Nigeria’s mutual fund industry maintained its strong growth trajectory, with total assets under management (AUM) reaching N5.94 trillion in the first half of the year.

The figure represents approximately 104.7 per cent increase compared to the N2.9 trillion recorded in the corresponding period of 2024. The surge reflects deepening investor confidence and a strategic search for high-yield assets amid the country’s elevated interest rate regime.

The latest figures, covering 205 mutual and exchange-traded funds (ETFs) confirmed the growing momentum observed earlier in May when the industry had already hit N5.61 trillion. This growth was driven by increased retail and institutional participation as well as product innovation and improved fund performance.

The overall picture for the mutual fund sector in the first half of 2025 was one of resilience, adaptation and renewed interest. With nearly N6 trillion in managed assets and a diversified portfolio of fund types meeting the needs of various risk profiles, the industry not only achieved scale but also demonstrated strong performance fundamentals.

The combination of robust returns, rising inflows, and improved product innovation suggests that the Nigerian mutual fund market is well-positioned for sustained growth in the second half of the year.

The composition of the AUM remained heavily tilted in favour of lower-risk asset classes. Money Market Funds continued to dominate the landscape, accounting for approximately N2.99 trillion, which represented over half of total industry assets.

Fixed-income funds followed closely with around N1.94 trillion, reflecting strong investor demand for stable and predictable returns. Real Estate Investment Trusts (REITs) also gained some traction, accounting for N356 billion in managed assets.

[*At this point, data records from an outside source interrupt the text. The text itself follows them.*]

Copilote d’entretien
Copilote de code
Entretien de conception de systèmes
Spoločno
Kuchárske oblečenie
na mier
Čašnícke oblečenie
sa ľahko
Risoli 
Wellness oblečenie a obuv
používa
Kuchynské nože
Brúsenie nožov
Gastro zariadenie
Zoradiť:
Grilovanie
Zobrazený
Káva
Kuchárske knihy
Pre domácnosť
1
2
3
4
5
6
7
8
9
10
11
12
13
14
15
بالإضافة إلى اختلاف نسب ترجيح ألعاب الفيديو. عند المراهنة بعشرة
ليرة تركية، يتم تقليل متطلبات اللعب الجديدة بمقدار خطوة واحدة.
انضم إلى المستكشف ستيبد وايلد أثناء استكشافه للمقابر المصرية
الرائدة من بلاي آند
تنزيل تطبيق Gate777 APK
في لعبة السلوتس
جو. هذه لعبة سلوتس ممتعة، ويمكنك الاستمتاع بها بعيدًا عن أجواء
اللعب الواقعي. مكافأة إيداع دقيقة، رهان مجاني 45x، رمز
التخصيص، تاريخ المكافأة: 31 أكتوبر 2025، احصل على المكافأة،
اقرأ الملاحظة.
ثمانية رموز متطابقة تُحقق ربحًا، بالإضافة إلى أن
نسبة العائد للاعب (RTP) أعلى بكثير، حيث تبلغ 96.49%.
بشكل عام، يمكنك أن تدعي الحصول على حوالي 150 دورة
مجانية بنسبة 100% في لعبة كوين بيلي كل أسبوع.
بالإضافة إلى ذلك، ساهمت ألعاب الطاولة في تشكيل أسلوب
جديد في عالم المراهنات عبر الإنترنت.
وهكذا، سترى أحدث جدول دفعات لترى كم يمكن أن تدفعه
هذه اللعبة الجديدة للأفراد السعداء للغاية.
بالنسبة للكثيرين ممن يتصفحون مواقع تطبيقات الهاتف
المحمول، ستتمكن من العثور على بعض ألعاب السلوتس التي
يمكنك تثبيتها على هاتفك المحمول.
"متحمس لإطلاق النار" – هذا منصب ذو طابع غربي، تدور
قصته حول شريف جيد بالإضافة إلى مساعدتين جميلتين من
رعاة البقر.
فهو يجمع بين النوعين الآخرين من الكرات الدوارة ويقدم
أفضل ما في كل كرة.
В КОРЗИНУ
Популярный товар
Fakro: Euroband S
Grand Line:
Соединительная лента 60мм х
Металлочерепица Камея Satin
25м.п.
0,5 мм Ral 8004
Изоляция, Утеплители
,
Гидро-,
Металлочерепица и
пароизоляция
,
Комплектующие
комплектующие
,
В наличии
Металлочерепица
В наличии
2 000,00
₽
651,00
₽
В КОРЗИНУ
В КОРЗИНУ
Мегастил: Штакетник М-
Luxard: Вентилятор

Performance across fund types varied, with equity and balanced funds outperforming expectations. In the equity space, funds such as the Guaranty Trust Equity Income Fund posted impressive year-to-date (YTD) returns of over 43 per cent, while the Paramount Equity Fund returned approximately 31.84 per cent YTD. The Halo Equity Fund also performed strongly, yielding 29.63 per cent YTD. Afrinvest and Anchoria Equity funds both delivered returns of about 22.59 per cent YTD, affirming the bullish sentiment in the equities market throughout the first half of the year.

Fixed-income funds, though more conservative in strategy, also managed to deliver decent yields. The Coral Income Fund led with a YTD return of about 5.73 per cent, while the ARM Fixed Income Fund followed closely with 3.76 per cent.

These returns, while modest compared to equities, were consistent with the funds’ low-risk investment objectives and offered attractive alternatives to investors seeking capital preservation with moderate income.

Money Market Funds remained the most attractive destination for investors focused on liquidity and capital safety. As of early June 2025, annualised returns on these funds hovered between 19 per cent and 22 per cent, with top performers including ARM Money Market Fund, Cowrywise Investment Portfolio, Coral Money Market Fund, and Vetiva Money Market Fund.